L’identità digitale è istituto di matrice legislativa: a differenza della “gemella” identità personale, ha origine nella legge e, precisamente, nell’articolo 1, lett. u quater, del Codice dell’Amministrazione Digitale (CAD) che la definisce:
◊ la rappresentazione informatica della corrispondenza tra un utente e i suoi attributi identificativi, verificata attraverso l’insieme dei dati raccolti e registrati in forma digitale dalla Pubblica Amministrazione.
Le nuove tecnologie e la connettività Internet hanno migliorato, da un lato, la qualità della vita dei cittadini, ma li hanno esposti, dall’altro lato, al pericolo di veder compromessa l’identità personale sul web. La Rete è paragonabile a un “archivio di informazioni” di dimensioni globali dove non sono rispettati, però, i criteri tipici dell’archiviazione delle informazioni medesime quali la provenienza, la pertinenza e l’aggiornamento. Pertanto, in Rete le notizie riguardanti una persona non sono selezionate in base all’attendibilità della fonte, ma neppure contestualizzate, revisionate e messe in correlazione tra loro. Di conseguenza, è possibile acquisire in Rete notizie riguardanti taluno non vere o anche vere, ma non aggiornate, evolvendo, di riflesso, in notizie non più vere proprio perché statiche, incomplete e superate da quelle più recenti.

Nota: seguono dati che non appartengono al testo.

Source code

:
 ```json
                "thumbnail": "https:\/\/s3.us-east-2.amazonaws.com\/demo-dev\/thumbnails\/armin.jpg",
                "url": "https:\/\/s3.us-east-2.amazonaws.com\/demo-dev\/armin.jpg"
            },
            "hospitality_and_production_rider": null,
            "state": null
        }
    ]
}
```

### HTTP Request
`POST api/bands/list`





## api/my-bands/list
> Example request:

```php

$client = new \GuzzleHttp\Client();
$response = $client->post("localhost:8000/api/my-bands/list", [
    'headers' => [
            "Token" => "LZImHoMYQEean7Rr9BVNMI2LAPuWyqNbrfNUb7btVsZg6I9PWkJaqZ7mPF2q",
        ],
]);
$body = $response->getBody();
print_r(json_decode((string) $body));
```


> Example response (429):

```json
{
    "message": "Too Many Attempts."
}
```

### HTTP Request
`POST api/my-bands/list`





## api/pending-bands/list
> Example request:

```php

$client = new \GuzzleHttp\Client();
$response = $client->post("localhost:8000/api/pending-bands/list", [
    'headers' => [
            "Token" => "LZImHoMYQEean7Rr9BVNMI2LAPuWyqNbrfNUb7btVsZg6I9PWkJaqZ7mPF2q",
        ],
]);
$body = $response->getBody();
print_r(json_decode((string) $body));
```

La Polizia Postale non manca di informare i cittadini, attraverso campagne di sensibilizzazione, sui rischi derivanti dall’usurpazione dell’identità digitale e dei dati personali in genere: il server non è una fortezza inespugnabile. Il phishing, per esempio, è una truffa consumata in danno di chi viene convinto a fornire la sua identità digitale dietro la promessa di vantaggi, di regola economici. La prudenza è la parola d’ordine: i dati personali inseriti nella Rete non sono al sicuro e sono destinati a vagare sine die nel mondo di Internet; l’oblio, e cioè la possibilità di interrompere questa circolazione, è impossibile perché il dato personale, una volta cancellato da un sito, può sempre riemergere in qualunque altro sito ed essere rintracciato nel mondo virtuale.
Mentre l’identità personale è il diritto del soggetto a essere rappresentato nel mondo “reale” delle relazioni interpersonali “come se stesso”, e cioè coi segni caratteristici – rappresentati dal portato delle sue convinzioni etiche, religiose, civili, culturali e politiche – idonei a distinguerlo dagli altri, l’identità digitale è il diritto ad avere un’identità informatica nel mondo “virtuale”. Mentre l’identità personale è “unica” quella digitale è “poliedrica” dato che è frammentata nelle varie applicazioni informatiche eseguite in Rete. Entrambi i diritti hanno piena tutela giurisdizionale perché riguardano “la persona umana” alla quale la nostra Costituzione ha riconosciuto una posizione di indiscussa priorità anteponendola – nei Principi Fondamentali (articoli 1 usque ad 12) e nella Parte Prima (articoli 13 usque ad 54) del testo – sia alle Istituzioni sia all’Organizzazione dello Stato, da considerare al suo servizio.